TASK:
Retype the stretch of lines below, from the one containing "Note on the value column: this row's energy" through the one containing "Field value: 75221.314 m³", leaving out the pictures.

DATASET EXTRACT:
+ + + +
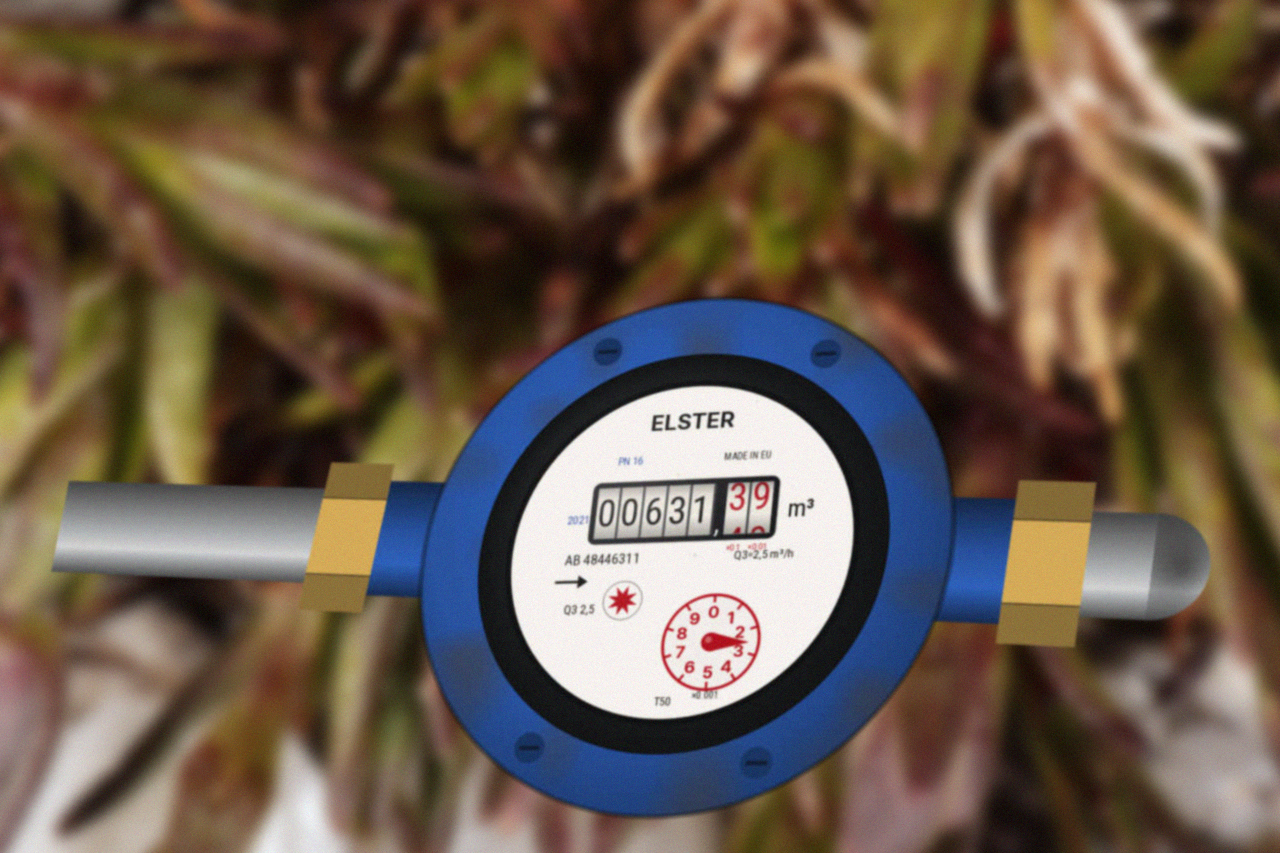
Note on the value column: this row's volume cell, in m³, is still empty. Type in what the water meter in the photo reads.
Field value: 631.392 m³
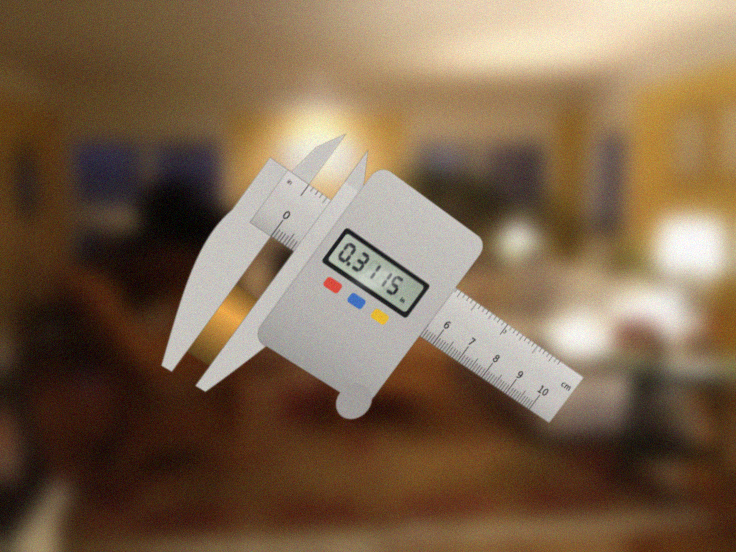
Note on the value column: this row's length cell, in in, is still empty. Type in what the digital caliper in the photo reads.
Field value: 0.3115 in
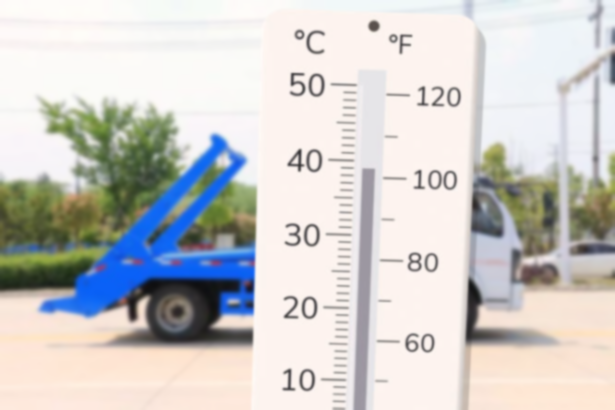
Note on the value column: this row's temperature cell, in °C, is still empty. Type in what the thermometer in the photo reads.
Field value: 39 °C
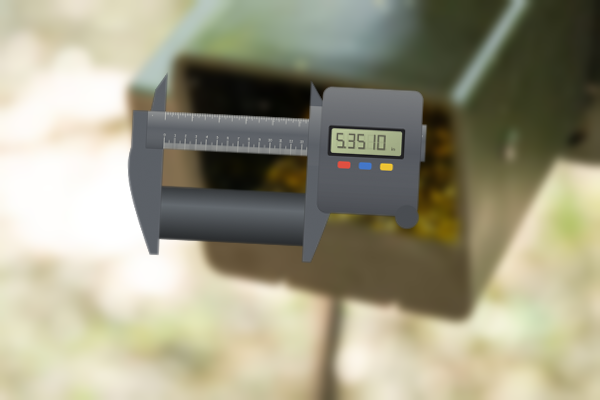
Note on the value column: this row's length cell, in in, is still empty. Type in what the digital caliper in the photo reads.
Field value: 5.3510 in
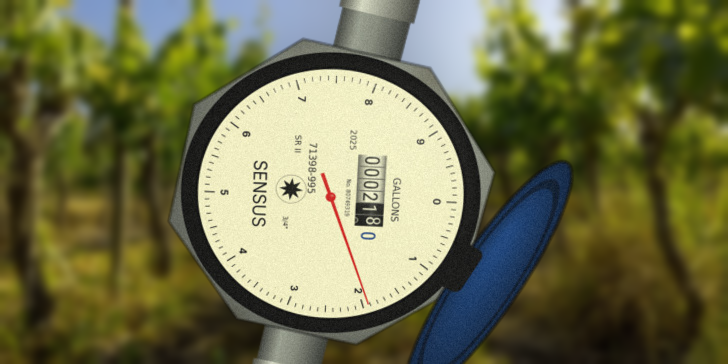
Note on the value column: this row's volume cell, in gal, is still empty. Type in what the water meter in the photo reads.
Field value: 2181.9 gal
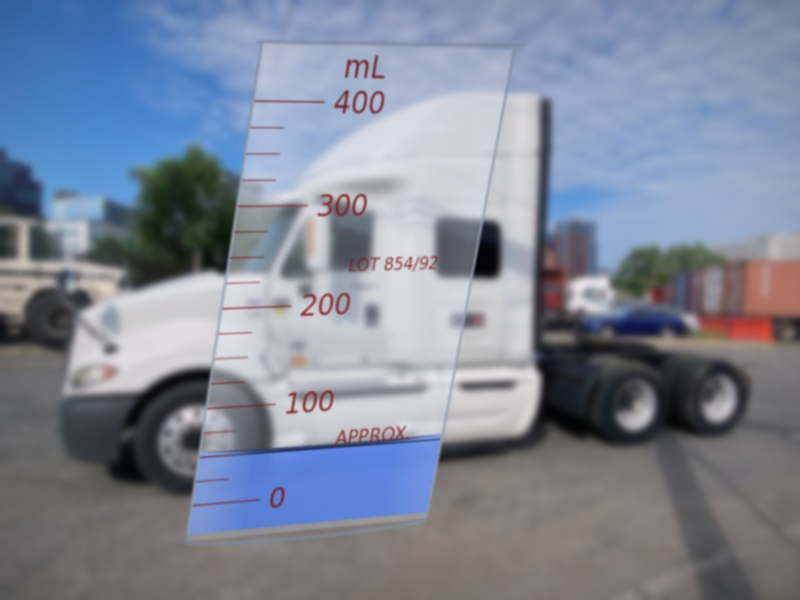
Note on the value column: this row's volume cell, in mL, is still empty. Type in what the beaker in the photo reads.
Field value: 50 mL
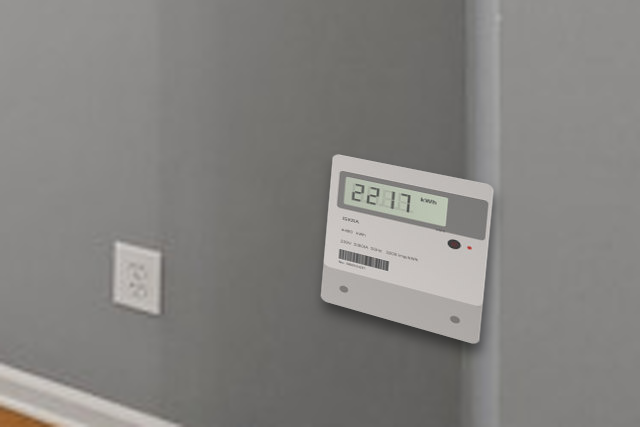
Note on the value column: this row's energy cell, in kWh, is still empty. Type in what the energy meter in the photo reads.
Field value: 2217 kWh
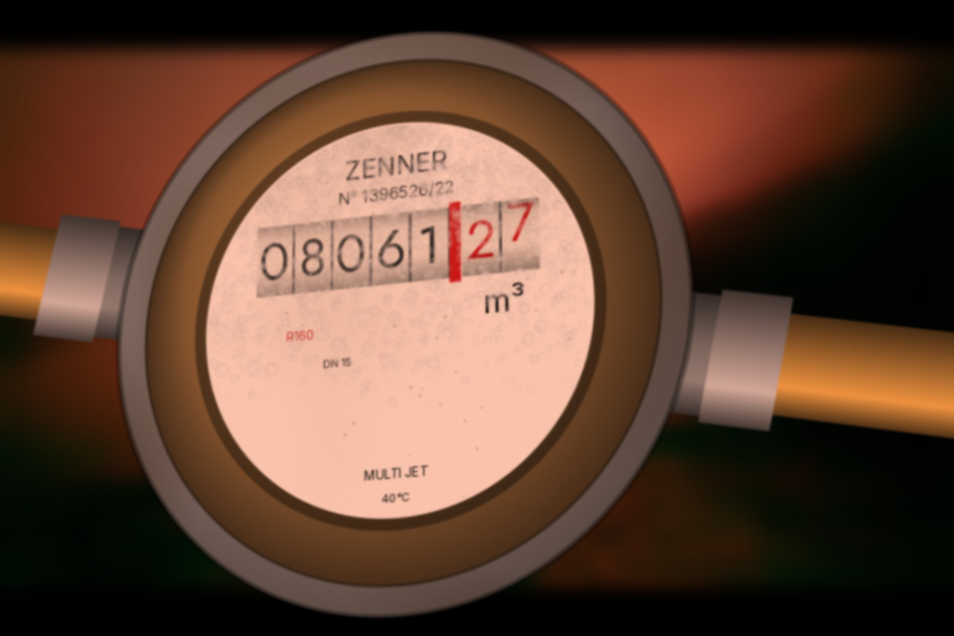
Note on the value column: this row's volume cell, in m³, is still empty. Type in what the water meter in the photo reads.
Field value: 8061.27 m³
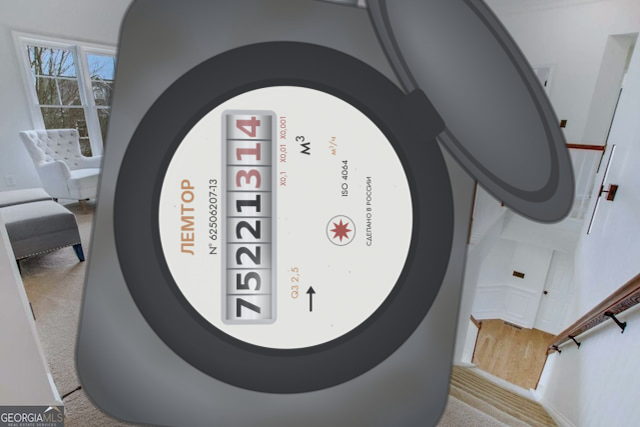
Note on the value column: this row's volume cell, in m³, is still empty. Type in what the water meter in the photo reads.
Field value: 75221.314 m³
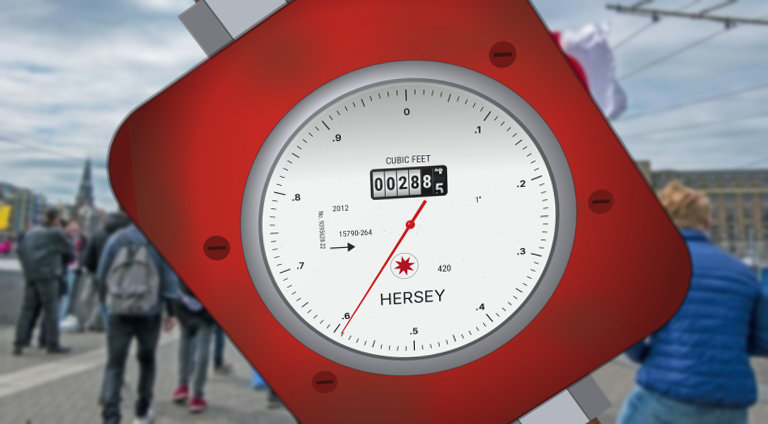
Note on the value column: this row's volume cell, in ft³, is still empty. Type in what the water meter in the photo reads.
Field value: 2884.59 ft³
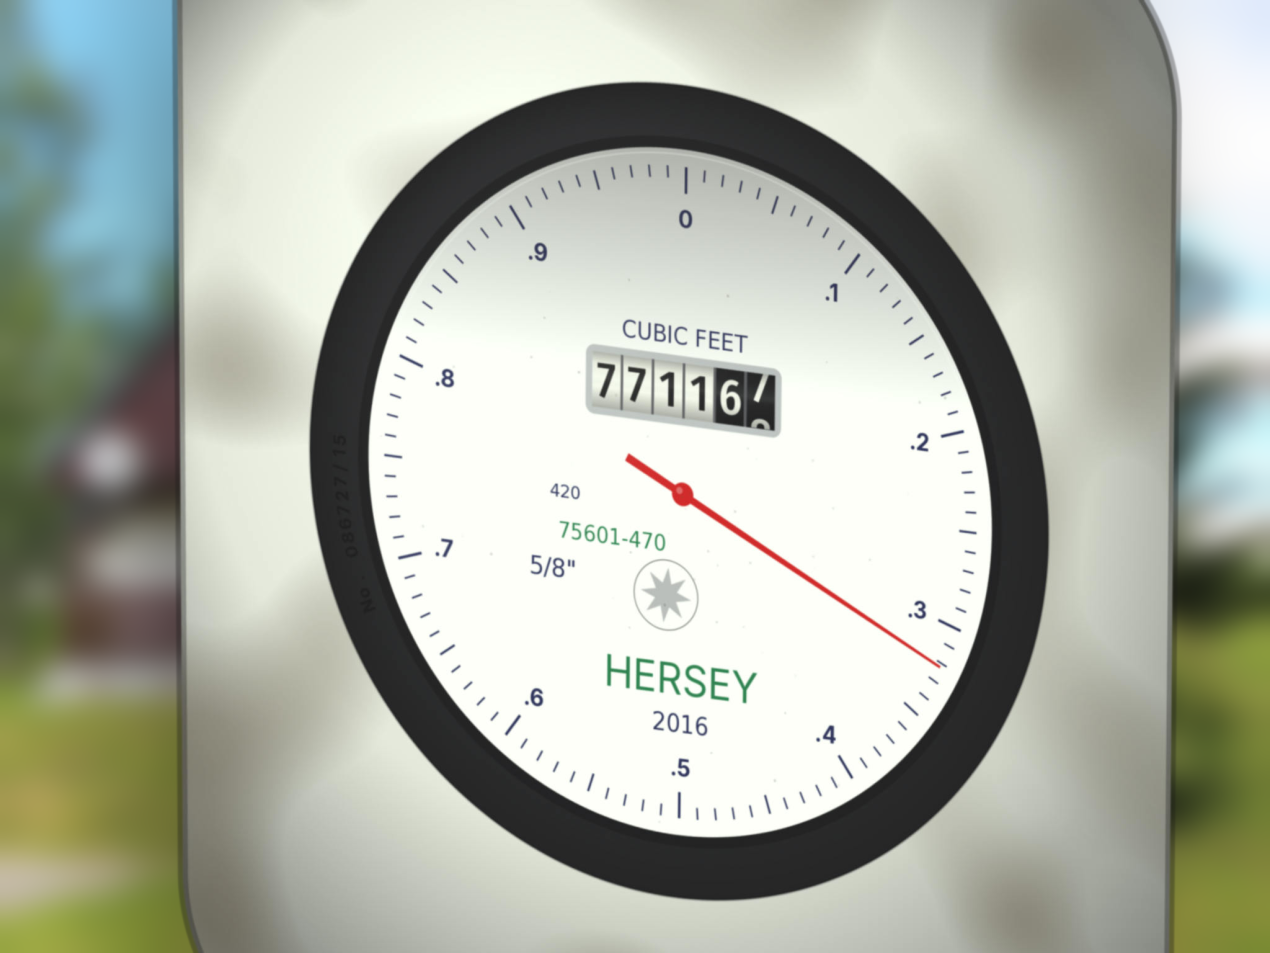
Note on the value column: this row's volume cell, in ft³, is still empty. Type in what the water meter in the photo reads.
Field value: 771167.32 ft³
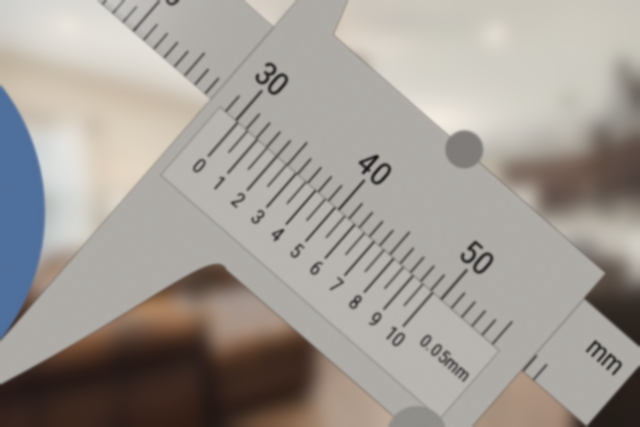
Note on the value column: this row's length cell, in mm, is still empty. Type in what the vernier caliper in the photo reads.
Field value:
+ + + +
WRITTEN ANSWER:
Note on the value column: this row's energy cell, in kWh, is still empty. Type in what the energy meter in the photo reads.
Field value: 2217 kWh
Note on the value column: this row's volume cell, in m³, is still empty. Type in what the water meter in the photo reads.
Field value: 8061.27 m³
Note on the value column: this row's volume cell, in m³, is still empty. Type in what the water meter in the photo reads.
Field value: 75221.314 m³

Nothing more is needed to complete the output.